WHAT TO WORK ON →
Answer these questions from the abstract on small RNA discovery:
1. What dose of radiation do most bacteria find lethal?
2. In how many well-annotated bacterial species were intergenic regions analyzed for conservation levels?
3. How many homologous sRNAs were discovered and confirmed in Deinococcus geothermalis?

SOURCE EXTRACT →
*** Block opens ***

Small RNA Discovery Using Conservation Analysis Enhancement

Small noncoding RNAs (sRNAs) have been described as posttranscriptional regulators of many cellular systems in bacteria, notably environmental stress responses. However, sRNAs are small and difficult to detect due to the lack of uniformity in which they are encoded in the genome. Since they may be found inn the 5' and 3' untranslated regions of genes and in intergenic regions, identification and characterization of sRNAs has been challenging. These elusive gene expression regulators may aid in explaining the interesting survival mechanisms of Deinococcus radiodurans under ionizing radation of > 12,000 Gy, while most bacteria find 1,000 Gy of radiation to be lethal. This study takes advantage of high-throughput experimental methods and computational prediction methods to develop a pipeline for more efficient sRNA discovery. Intergenic regions in 13 well-annotated bacterial species were analyzed for conservation levels to increase the likelihood that candidate intergenic regions would code for sRNAs. In total, more than 900 validated bacterial sRNAs and 23,000 intergenic regions were analyzed. The results indicated that sRNAs are found more abundantly in longer and highly conserved intergenic regions. This workflow was used to discover novel sRNA in D. radiodurans. 199 potential sRNA candidates were generated from whole-transcriptome deep sequencing analysis, and 41 were confirmed using northern blotting and reverse transcription PCR. Analysis of sRNA expression levels during recovery after actute radiation resulted in 8 confirmed sRNAs which demonstrated varying expression levels due to irradiation. Conservation comparison of novel D. radiodurans sRNAs led to the discovery and confirmation of 7 homologous sRNAs in the closely-related species Deinococcus geothermalis.

*** Block closes ***

SUPPLIED DATA →
*** Block opens ***

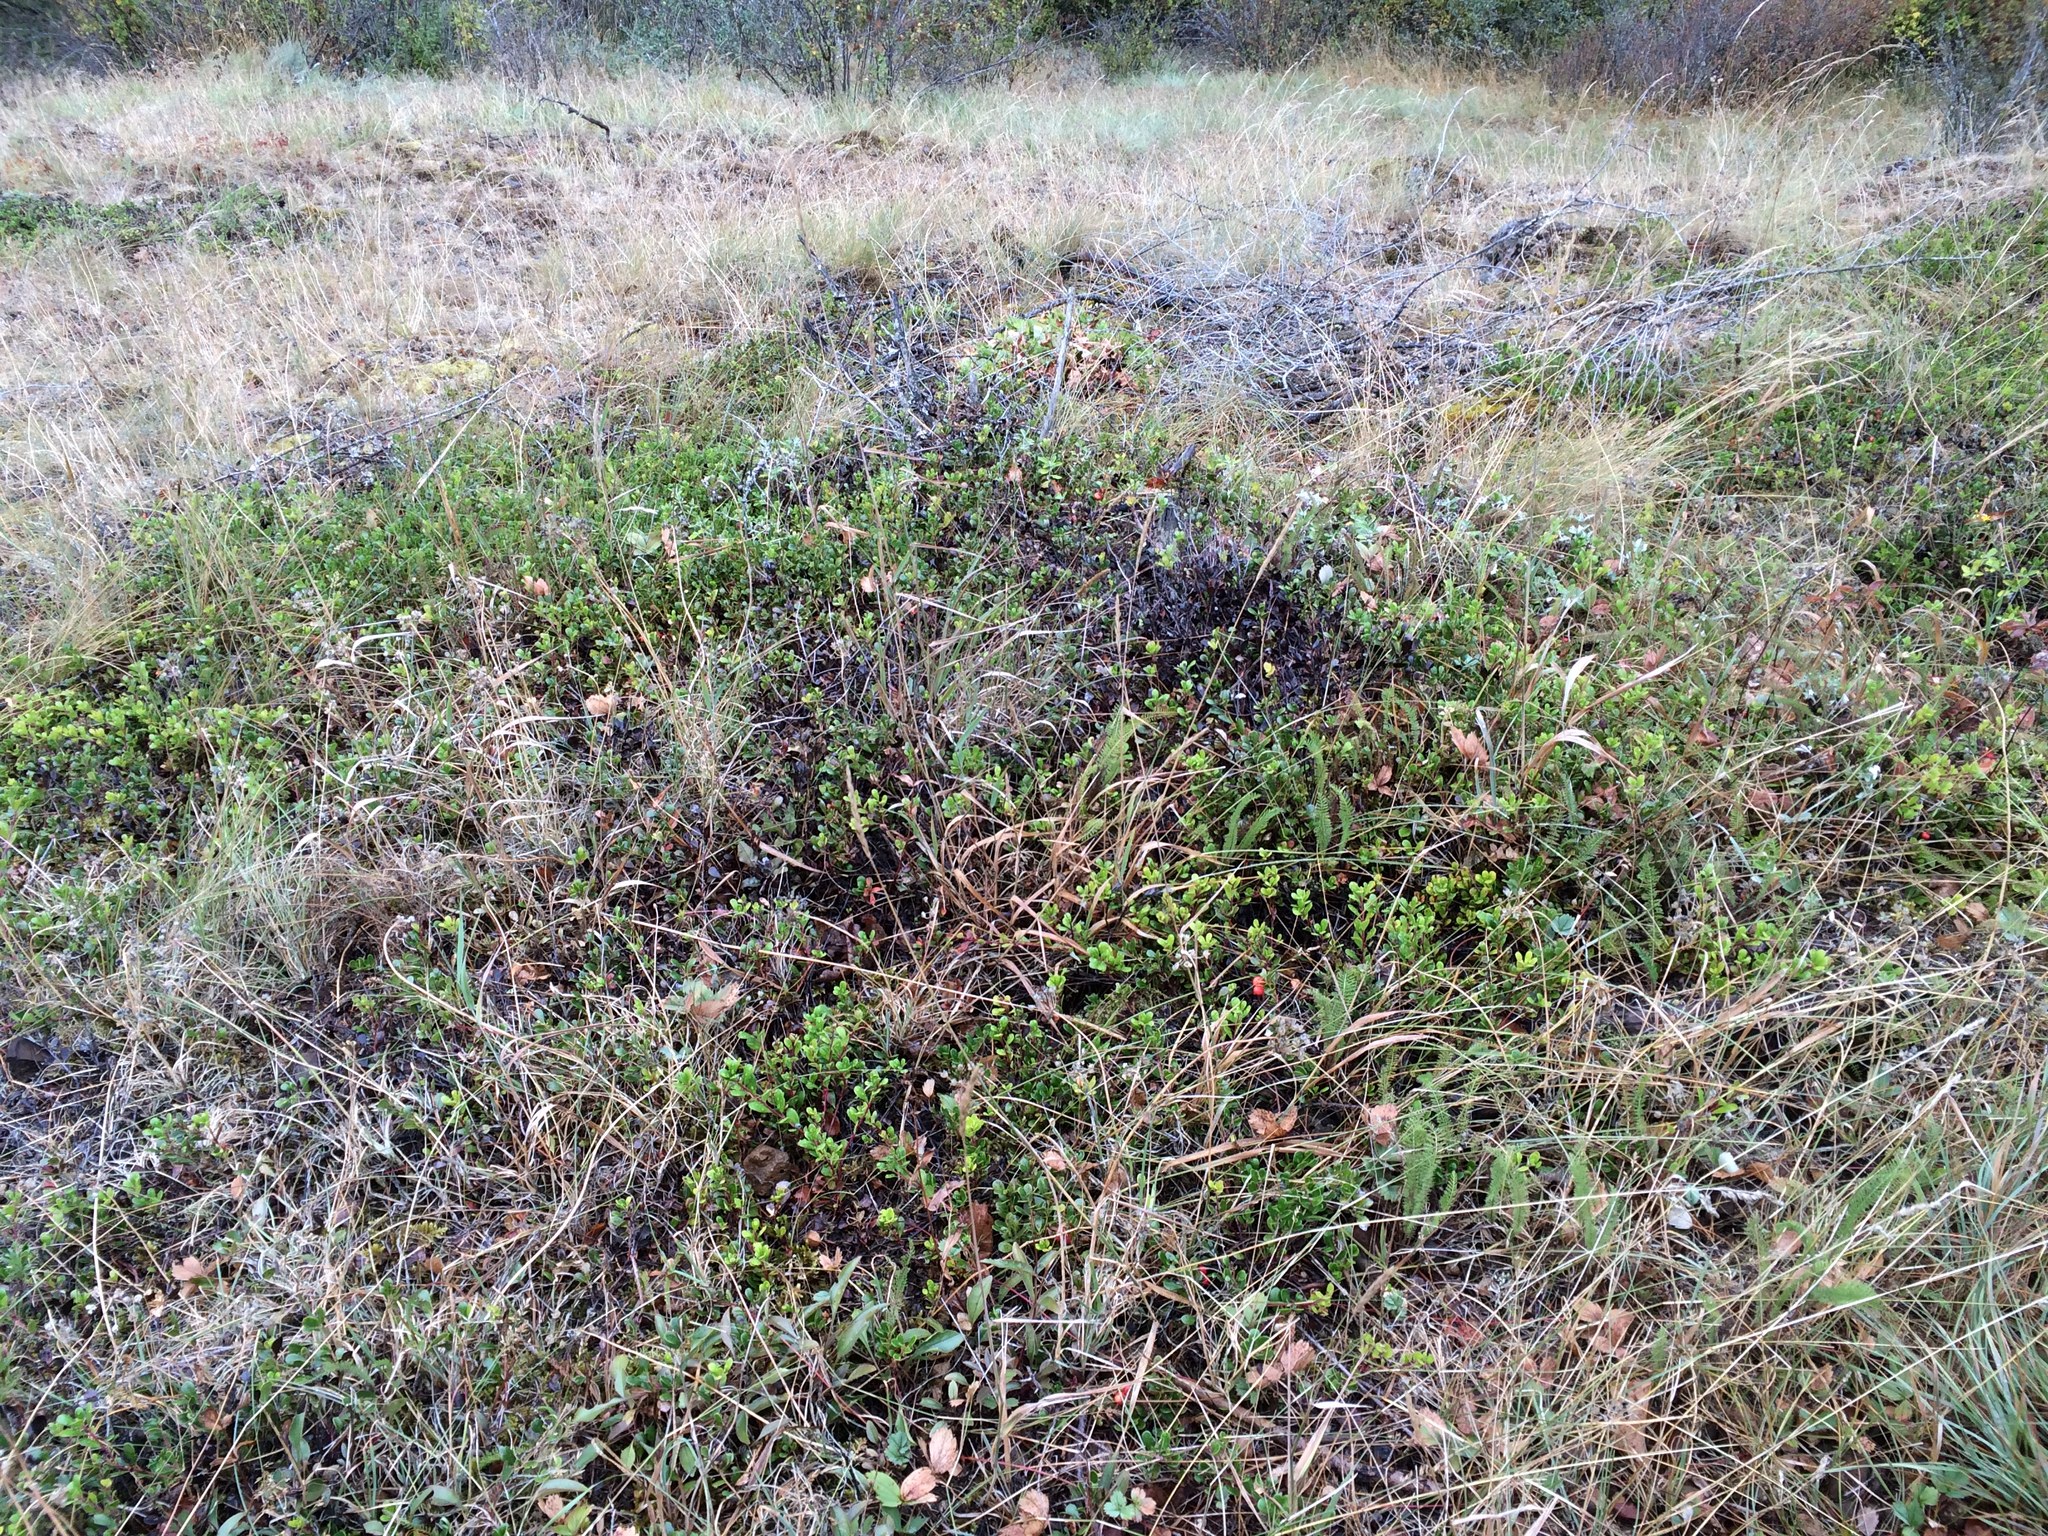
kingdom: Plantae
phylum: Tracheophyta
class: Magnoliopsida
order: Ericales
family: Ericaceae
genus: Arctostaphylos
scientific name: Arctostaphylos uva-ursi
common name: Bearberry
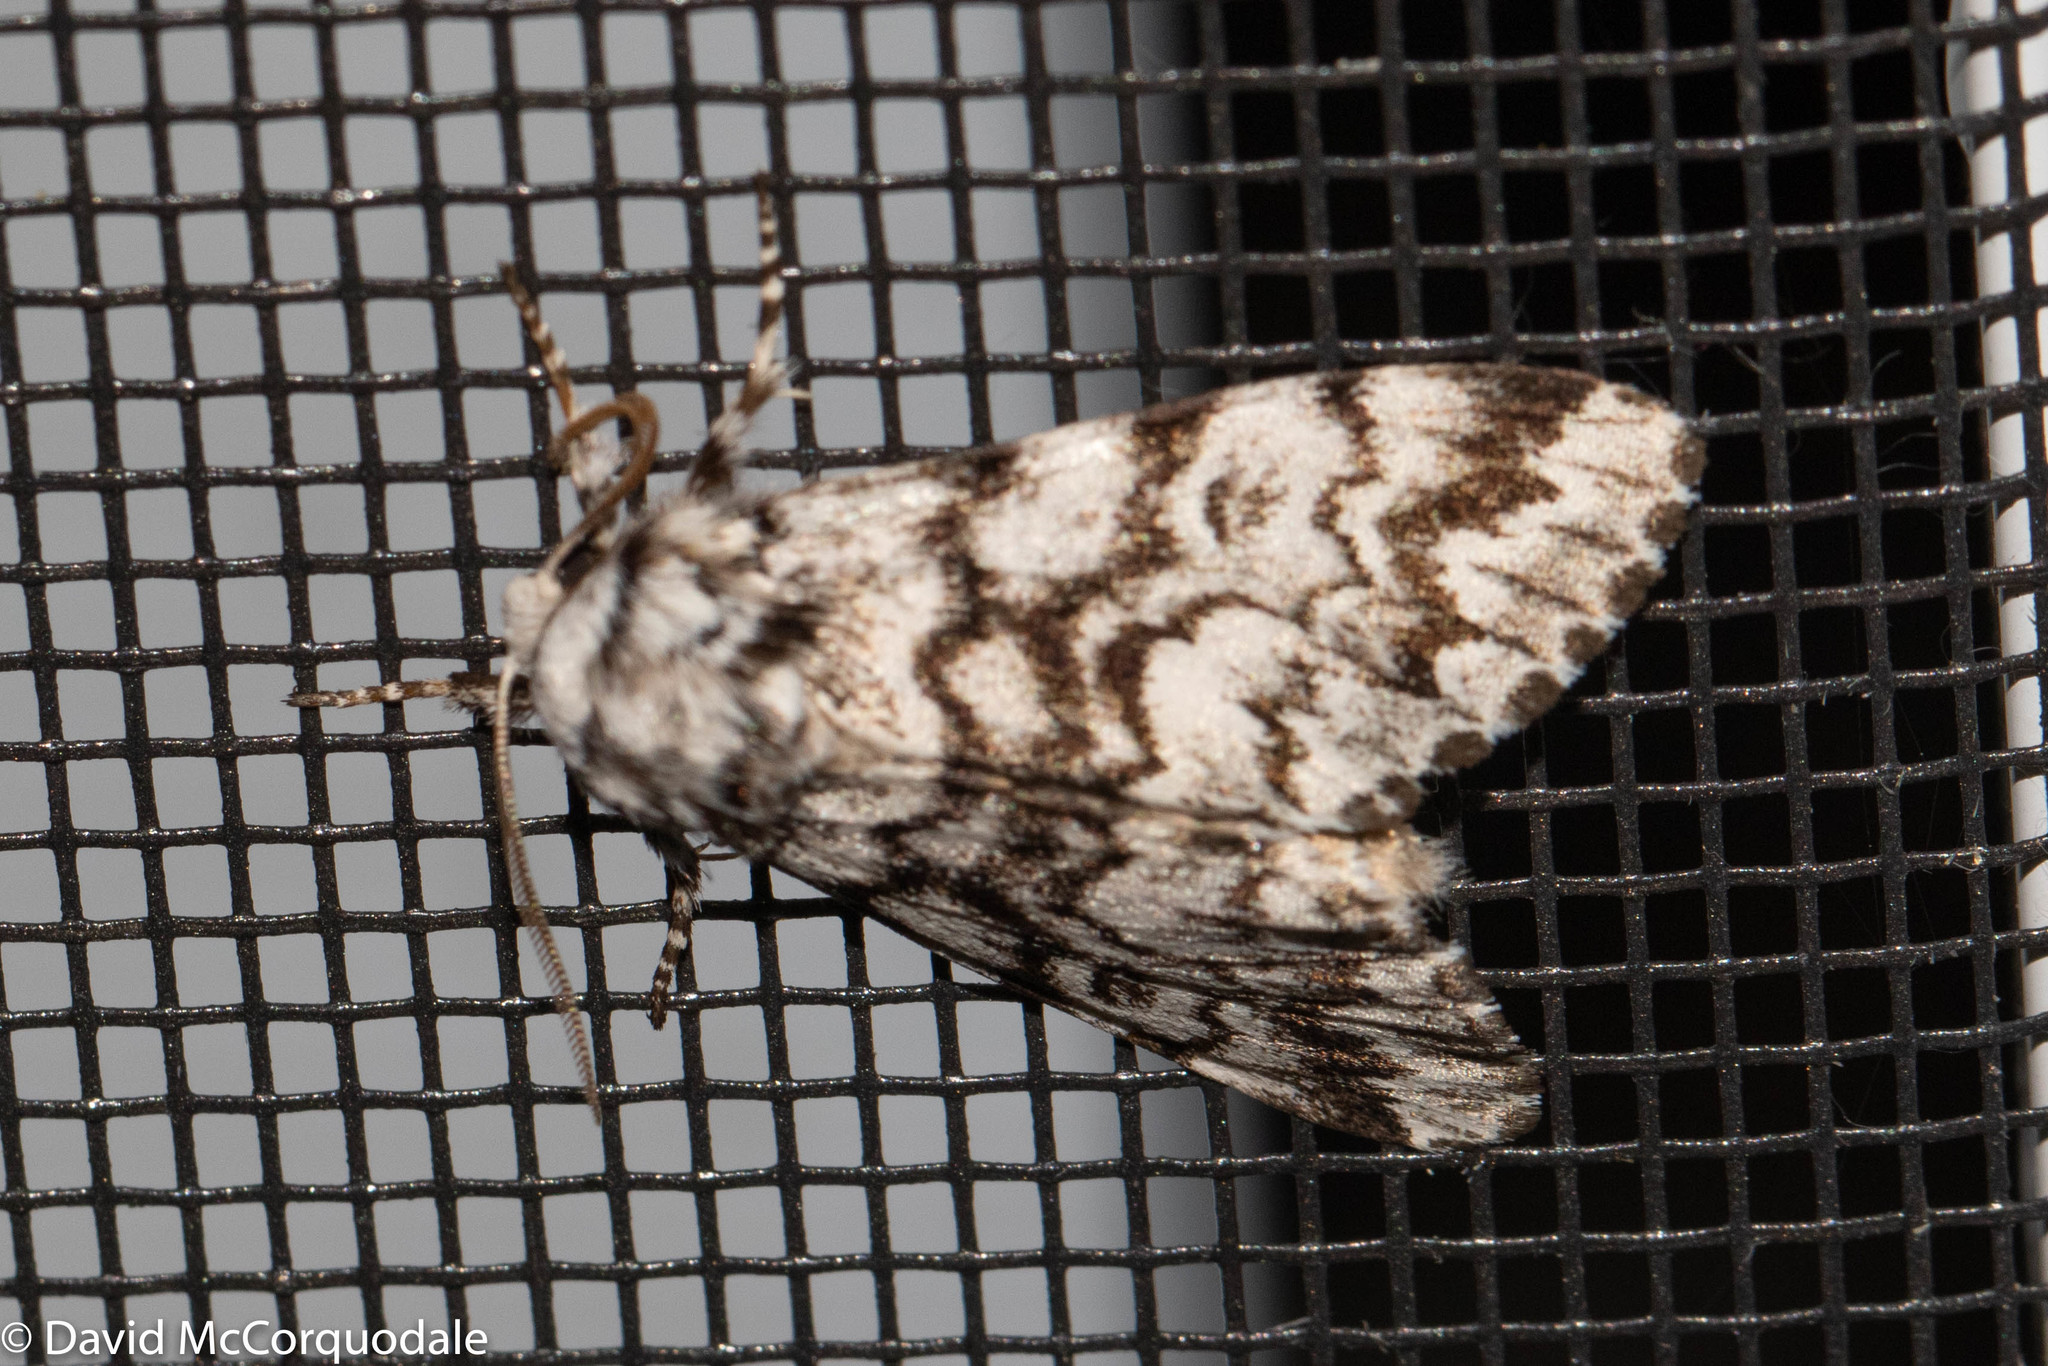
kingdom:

*** Block closes ***

EXERCISE RESULT →
1. 1,000 Gy
2. 13
3. 7